(Extrait du texte):
- - -

On peut clairement toucher chez Marthe cette intériorisation de son statut de femme-servante dans le reproche indirect qu’elle adresse à sa sœur lorsqu’elle dit à Jésus : « Seigneur, on dirait que tu t’en fous que ma sœur veuille être différente de moi ; qu’elle ne veuille pas servir, mais seulement t’écouter, … Serais tu, par hasard, de mèche avec elle?  Est-ce que tu encouragerais, par hasard son indépendance, ses drôles d’idées, ses caprices, sa paresse ? Pour qui se prend-elle ?…  Dis-lui donc qu’elle intègre sa place et sa fonction de servante… ! »

             Marie est le contraire de sa sœur. Marie est la femme contestataire qui s’oppose de toutes ses forces aux préjugés et aux attitudes débiles du système machiste de son  temps qu’elle déteste. Nous dirions aujourd’hui que Marie représente la femme « moderne »,  émancipée, non-conforme, qui veut être elle-même, qui refuse de se laisser programmer et organiser, qui se sent responsable du déroulement de sa vie et qui veut l’orienter et la réaliser à son goût. Elle refuse son statut d’esclave et de servante. Elle récuse sa condition de femme soumise, emprisonnée, surveillée, déconsidérée, dépréciée, humiliée, battue. Elle conteste l’étiquette de personne sotte, stupide, irresponsable, enfantine et ignorante avec laquelle les mâles veulent la qualifier. C’est pour montrer cela que, dans ce récit, nous la voyons fortement arrimée à son maître, comme une palourde à son rocher, refusant obstinément d’écouter le rappel insistant de sa sœur à reprendre son rôle de femme servante.

            Marie veut avoir une vie personnelle, une vie intellectuelle, une vie amoureuse de son choix. Elle veut être une femme libre. Elle refuse d’être la femme qui se tait, qui endure, qui sert le mâle et qui sert au mâle, l’objet que l’on jette et l’on oublie après l’usage, la marionnette à la merci des caprices et des vices d’hommes despotiques, violents et égoïstes.

            Marie veut s’instruire ; elle désiré apprendre, connaître, savoir. Elle cherche un pédagogue, un maître. C’est pour cela qu’elle s’installe aux pieds de « son» Maître  préféré, dans l’attitude abandonnée et confiante de l’admiratrice, de l’élève, du disciple qui veut s’abreuver goulûment à la source de sa parole, de son enseignement et de sa sagesse.

Personnellement, j’ai toujours aimé cette scène de Marie blottie aux pieds de Jésus qui n’accepte pas son destin de femme ignorante ! J’aime imaginer Marie comme une femme ambitieuse et, en même temps, comme une femme pleine de tendresse et d’amour pour Jésus. J’aime l’imaginer regardant avec des yeux remplis d’émotion et d’admiration ce maître qui a été le premier et l’unique homme à la traiter avec respect, égard et gentillesse ; à apprécier sa soif de connaissances et sa beauté intérieure; à reconnaître la valeur qu’elle possède en tant que personne, au-delà de tout jugement ou préjugé  machiste ou de genre. 

            Si Marthe a été la femme de l’observance, de la conformité, de la pratique extérieure, matérielle et physique des règles et des normes dictées par la religion et les coutumes sociales de son milieu, Marie est la femme de l’intériorité, de la profondeur, de l’authenticité, de la vérité, de la transparence, de la cohérence dans ses convictions, sa foi, ses croyances et ses sentiments.

- - -

(Liste de données):

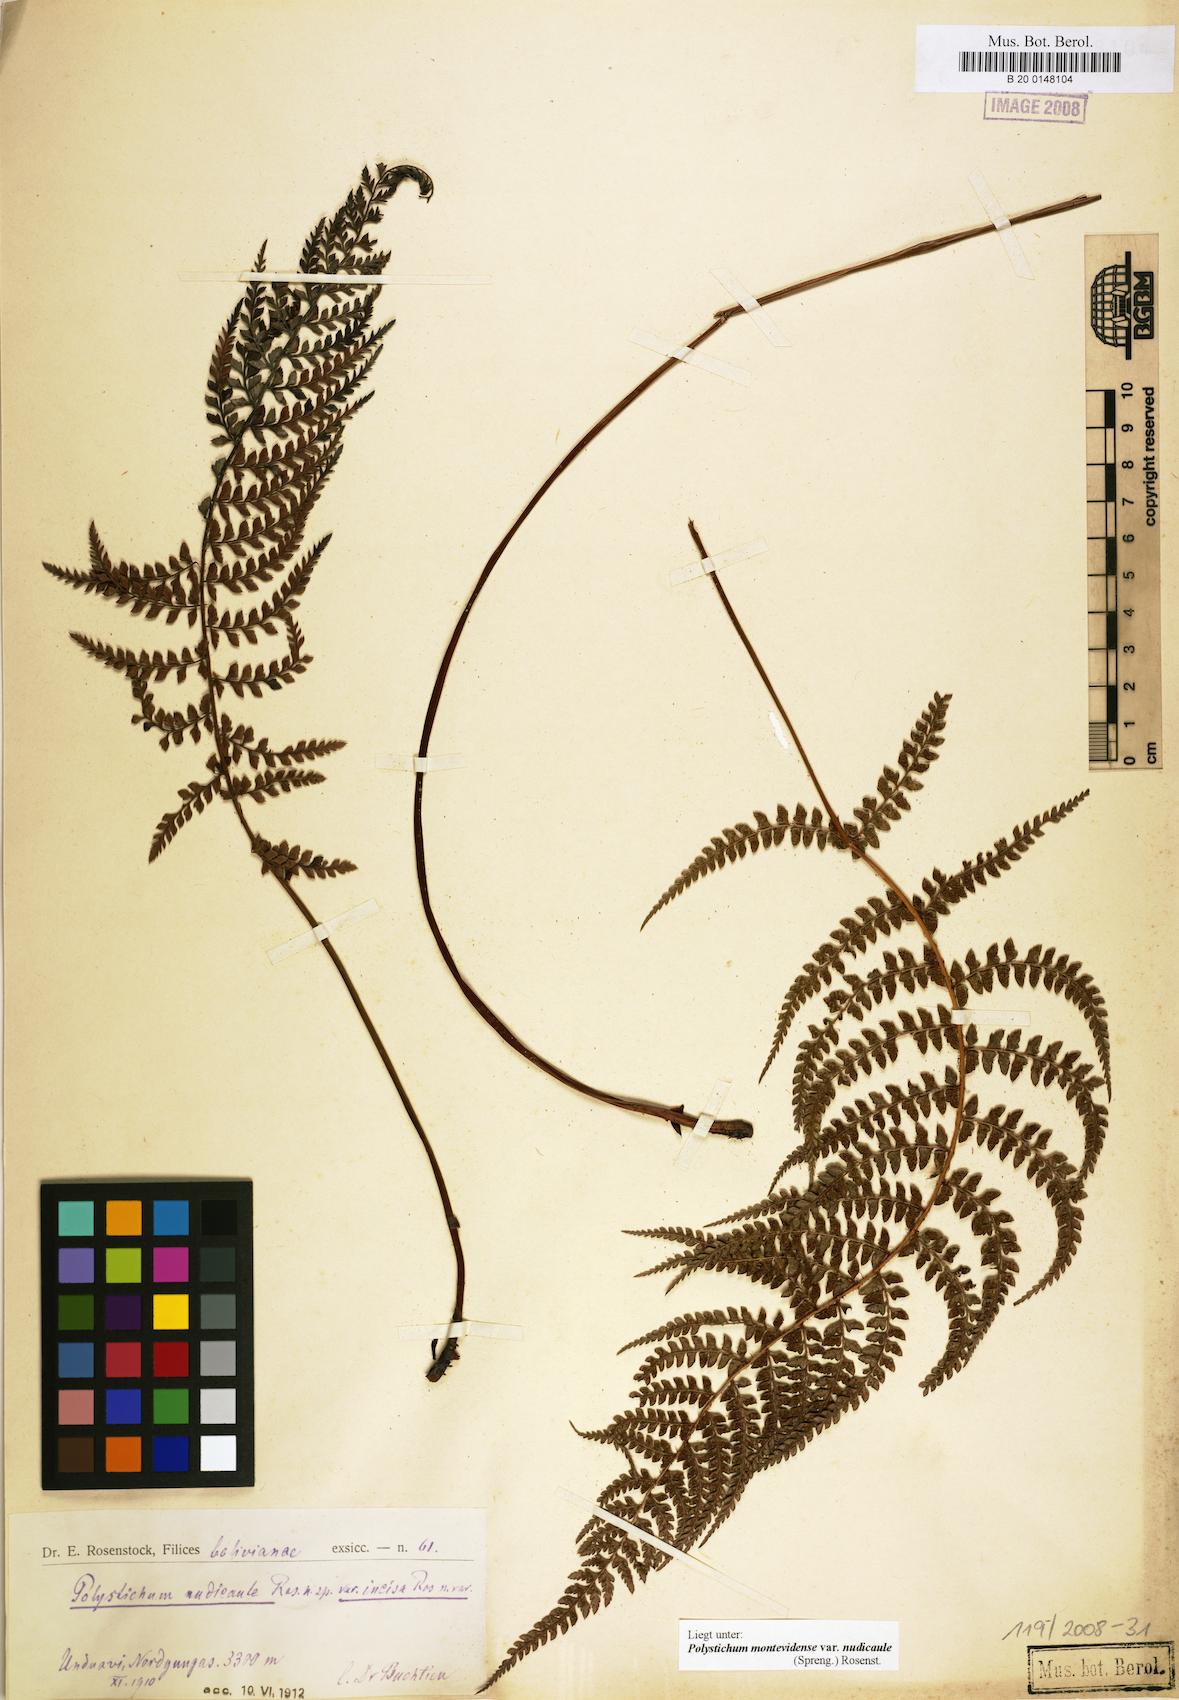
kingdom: Plantae
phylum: Tracheophyta
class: Polypodiopsida
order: Polypodiales
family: Dryopteridaceae
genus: Polystichum
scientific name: Polystichum nudicaule
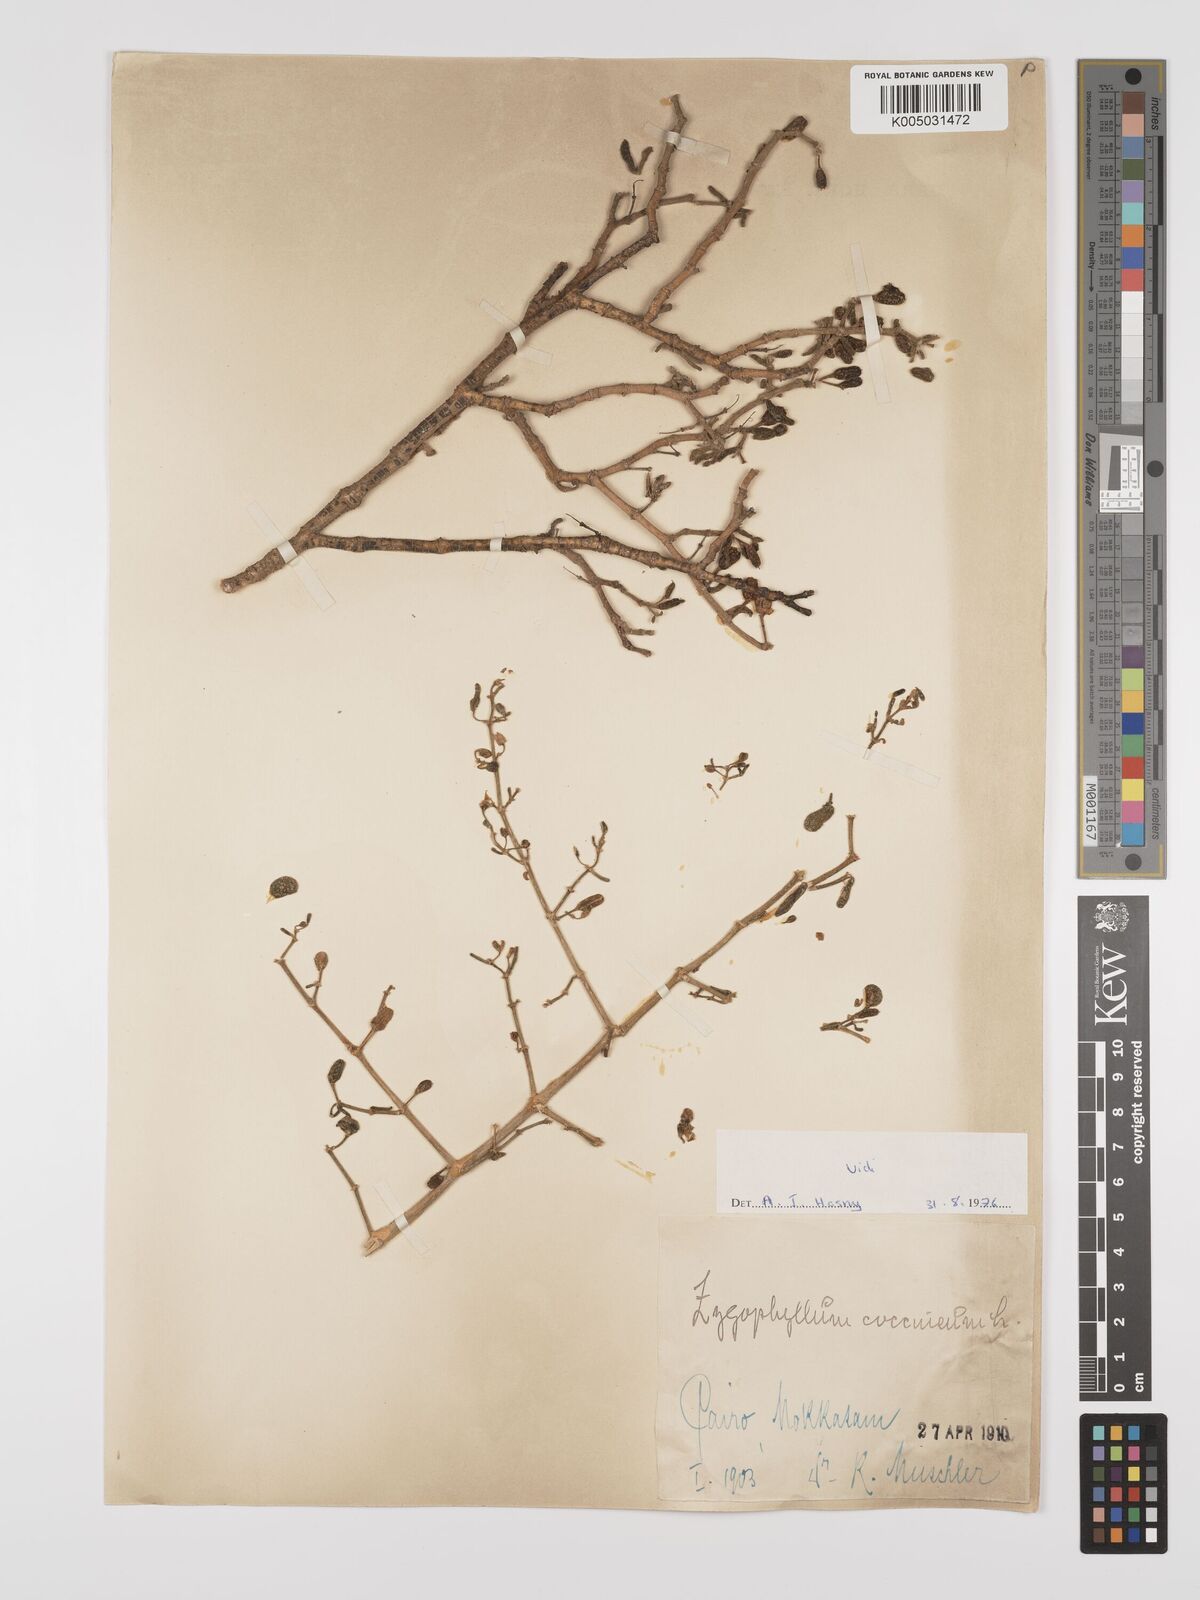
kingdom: Plantae
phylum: Tracheophyta
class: Magnoliopsida
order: Zygophyllales
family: Zygophyllaceae
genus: Tetraena
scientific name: Tetraena coccinea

- - -

(Consigne 1): Réécris la liste depuis la ligne qui contient « scientific name: Polystichum nudicaule » jusqu'à la fin de la liste, en remplaçant « genus » par « genre » sans rien changer d'autre, et sans reprendre les images.
(Consigne 2): Poursuis le texte sur Marthe et Marie après sa dernière phrase.
Le texte et la liste ne viennent pas de la même source.

(Résultat final 1):
scientific name: Polystichum nudicaule
kingdom: Plantae
phylum: Tracheophyta
class: Magnoliopsida
order: Zygophyllales
family: Zygophyllaceae
genre: Tetraena
scientific name: Tetraena coccinea

(Résultat final 2):
            Et c’est en Jésus que Marie a trouvé le miroir dans lequel se regarder afin de trouver le véritable portrait de la personne qu’elle peut devenir et qu’elle veut être. Marthe a reçu Jésus dans sa maison, Marie le reçoit dans sa tête et dans son cœur. Et ce sera la présence de l’esprit du Maître en elle qui lui permettra de se construire de l’intérieur comme une femme à la mesure de ses besoins et de ses aspirations.

Et c’est la personne et les attitudes de Marie que Jésus laissera à toutes les femmes comme un modèle et un devoir de réalisation et de vérité personnelles. Il fera donc savoir à Marthe, et avec insistance (« Marthe… Marthe… ! »), que ce n’est pas elle qui possède les meilleures dispositions et la meilleure façon de vivre sa vie de femme, mais Marie. Il lui dira ouvertement que c’est Marie qui a choisi ce qui est meilleur pour elle, la meilleure posture, celle qui lui donnera une valeur, une grandeur humaine, un charme et une beauté intérieure que personne ne pourra lui enlever.

J’aime beaucoup cette Marie, sœur de Marthe, de l’évangile de Luc! Je l’aime pour différentes raisons, mais principalement parce qu’elle a été la première femme de l’histoire à détecter la perversité du système patriarcal et qui a cherché à le contraster et à le combattre. Pour moi, elle peut être considérée comme le précurseur et la fondatrice des mouvements de libération féminine qui caractérisent désormais toutes nos sociétés modernes en Occident.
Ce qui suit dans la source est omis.